Rund 20 Kilometer südlich der Stadt wird ein Lasterwagenkonvoi mit Versorgungsgütern gestoppt und geplündert, berichtete Rotkreuz-Chef Richard Gordon im Fernsehen. Die Notpakete hätten 5000 Familien versorgen sollen. "Da sind Gangster am Werk", sagte Gordon im Fernsehen. "Die Polizei muss sie festnehmen." Ein Ladenbesitzer steht mit gezückter Pistole vor seinem Laden, um Plünderer abzuschrecken. "Es ist chaotisch in Tacloban", sagte Roger Marcado, Gouverneur der Nachbarprovinz Southern Leyte, im Fernsehen.

Präsident Benigno Aquino machte sich in der Region ein Bild von der Verwüstung und den Hilfsmaßnahmen. Er zeigte sich verärgert, dass die Katastrophenschutzbehörden trotz Wetterwarnungen nicht mehr Menschen besser geschützt haben, wie ein lokaler Radiosender berichtete. Die Katastrophenhilfe lief zwar an, aber zerstörte Flughäfen, beschädigte Häfen und kaputte oder verschüttete Straßen machten die Verteilung der Hilfsgüter zu einem logistischen Alptraum. Hunderttausende Menschen warteten dringend auf Hilfe.

Nach Angaben der Regierung brauchen 4,3 Millionen Menschen Hilfe. 800.000 waren geflüchtet, viele von ihnen dürften ihr Hab und Gut verloren haben. 330.000 harrten in Notunterkünften aus. Die Regierung bekam Hilfsangebote aus aller Welt. Aus Duisburg schickte unter anderem die Organisation I.S.A.R. Germany (International Search and Rescue) 24 Ärzte, Pfleger und Rettungsassistenten. Auch ein Vorausteam des Technischen Hilfswerkes (THW) war unterwegs.

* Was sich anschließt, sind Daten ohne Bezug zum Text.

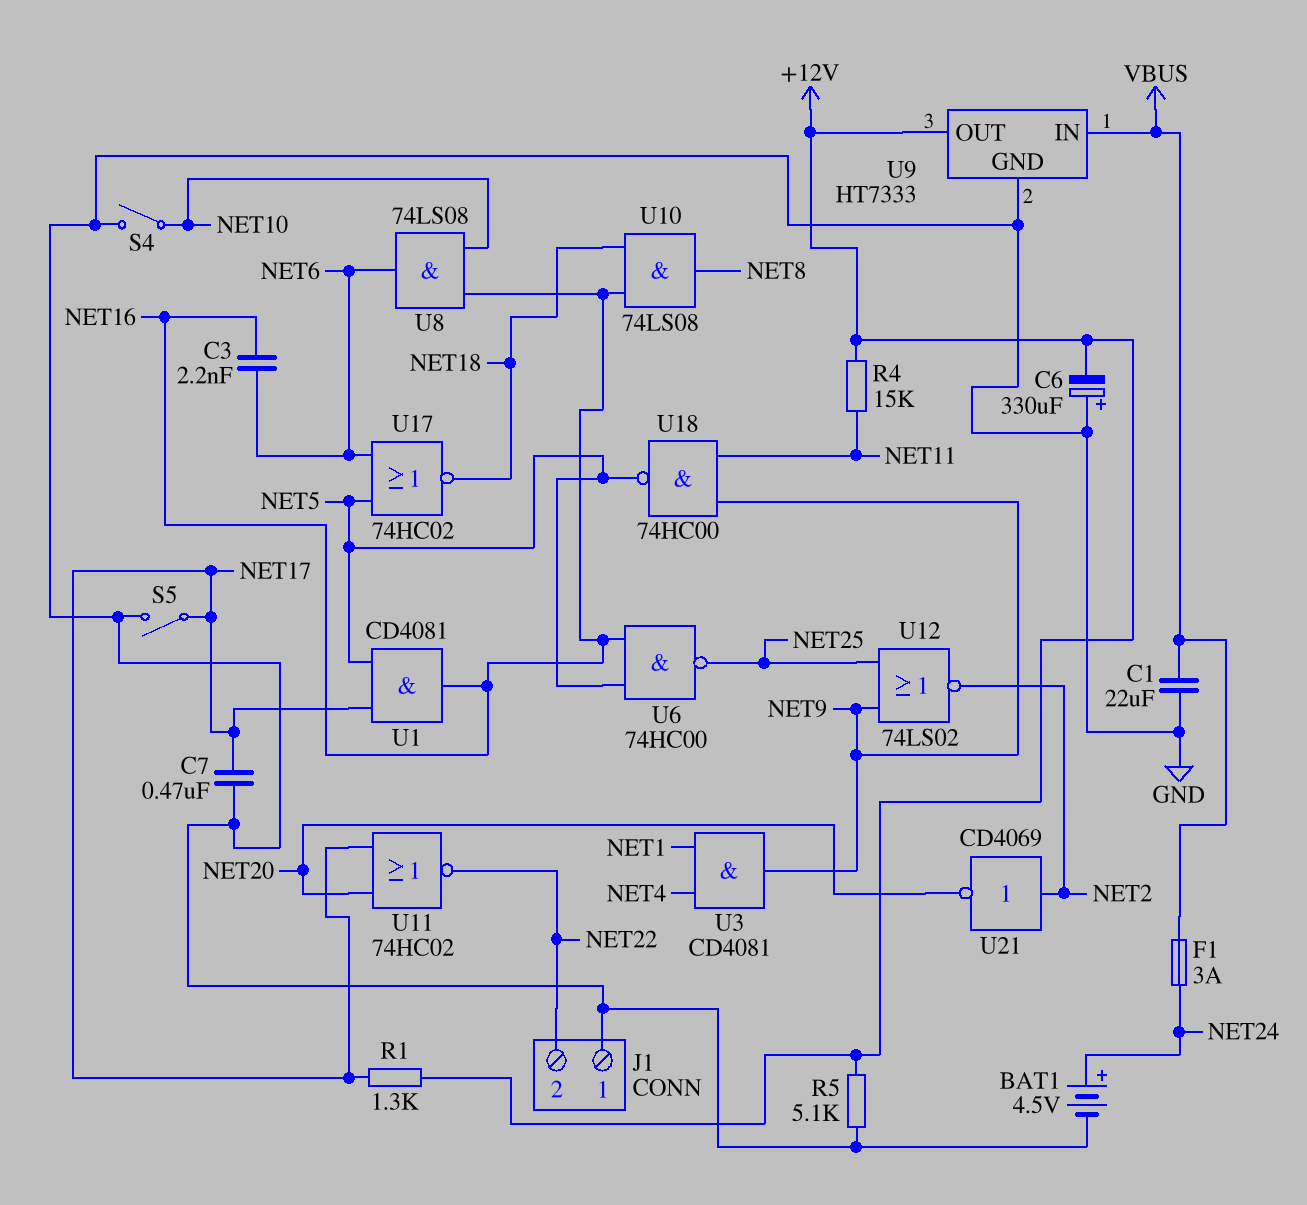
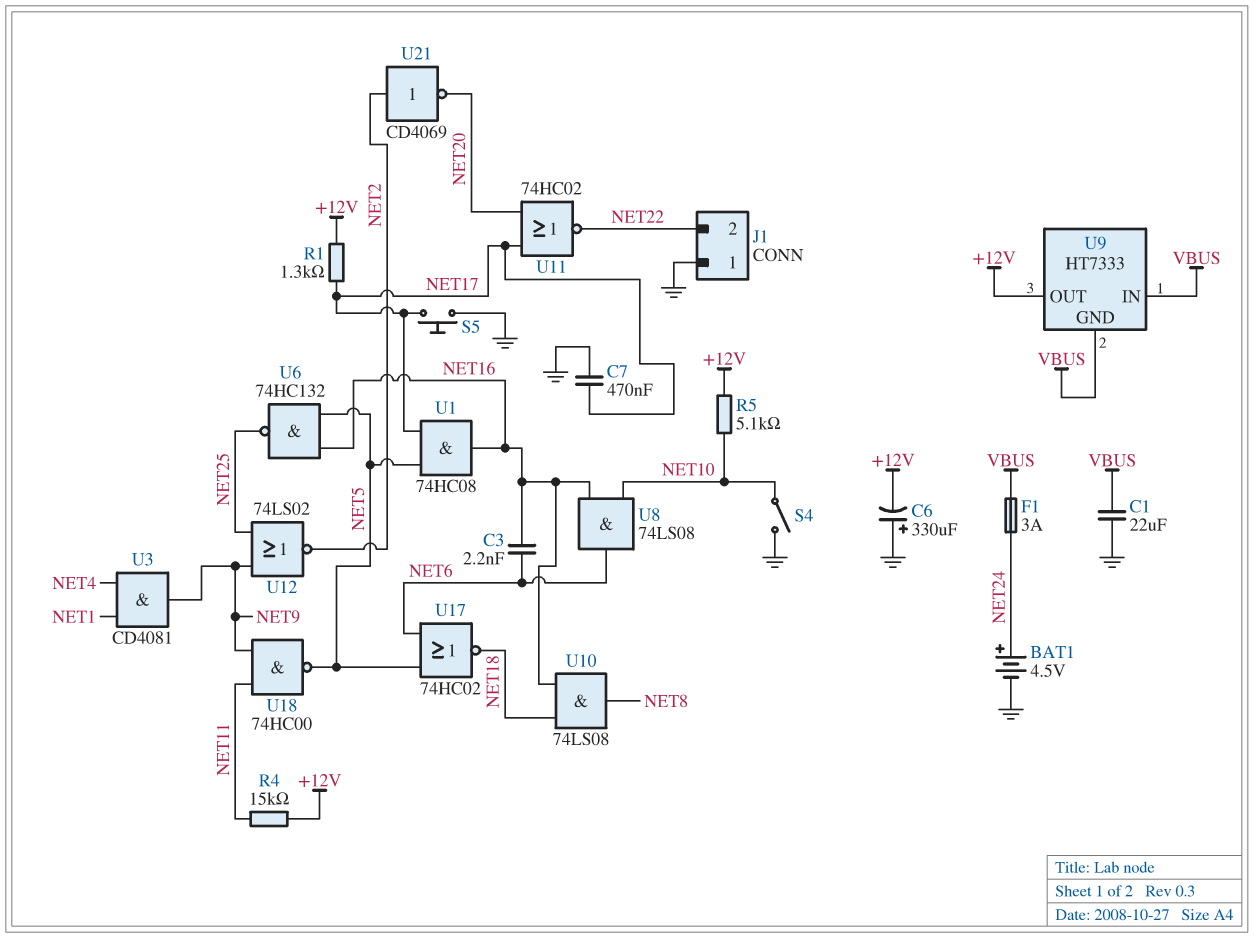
R5: 5.1k (+12V, GND) -> 5.1k (+12V, NET10)
S5: switch (GND, NET17) -> button (GND, NET17)
U1: AND CD4081 (in NET5, in NET17, out NET16) -> AND 74HC08 (in NET5, in NET17, out NET16)
U6: NAND 74HC00 (in NET5, in NET16, out NET25) -> NAND 74HC132 (in NET5, in NET16, out NET25)
U9 pin GND: GND -> VBUS

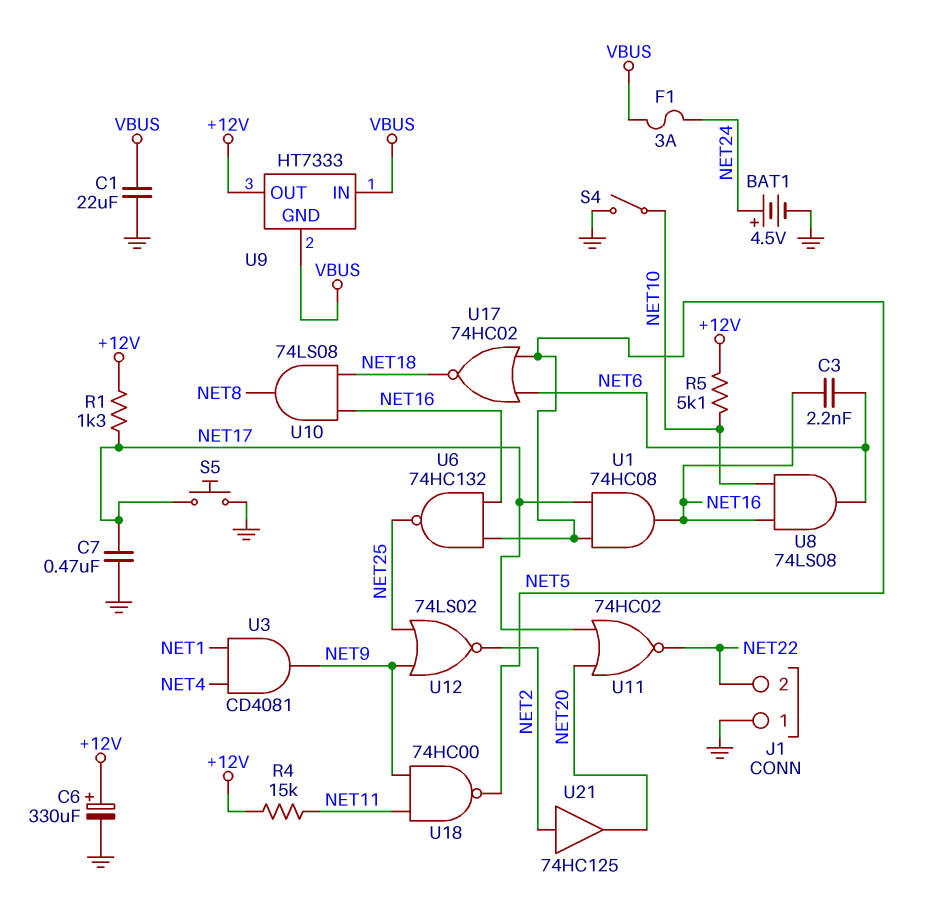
C6: 330uF (plus GND, minus +12V) -> 330uF (plus +12V, minus GND)
U21: NOT CD4069 (in NET2, out NET20) -> buffer 74HC125 (in NET2, out NET20)

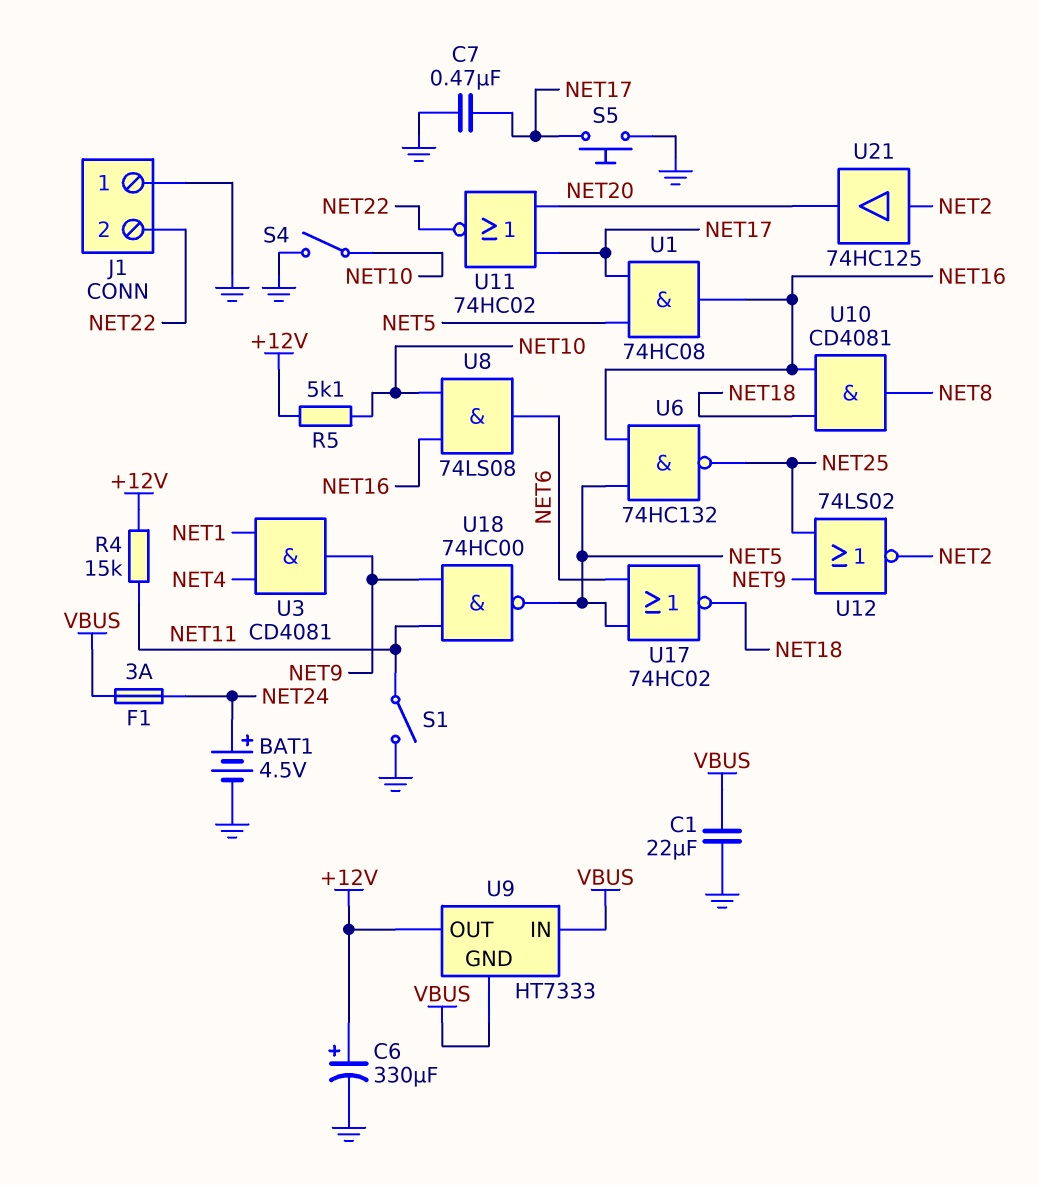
C3: 2.2nF (NET6, NET16) -> none
R1: 1.3k (+12V, NET17) -> none
S1: none -> switch (GND, NET11)
U10: AND 74LS08 (in NET16, in NET18, out NET8) -> AND CD4081 (in NET16, in NET18, out NET8)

Auf dem Weg nach Vietnam schwächte der Taifun sich am Sonntag deutlich ab. Er drehte zudem Richtung Norden. Er sollte nun am Montag die Küste erreichen, allerdings nur noch als tropischer Sturm. Hunderttausende Menschen, die bereits in Sicherheit gebracht worden waren, durften in ihre Häuser zurückkehren.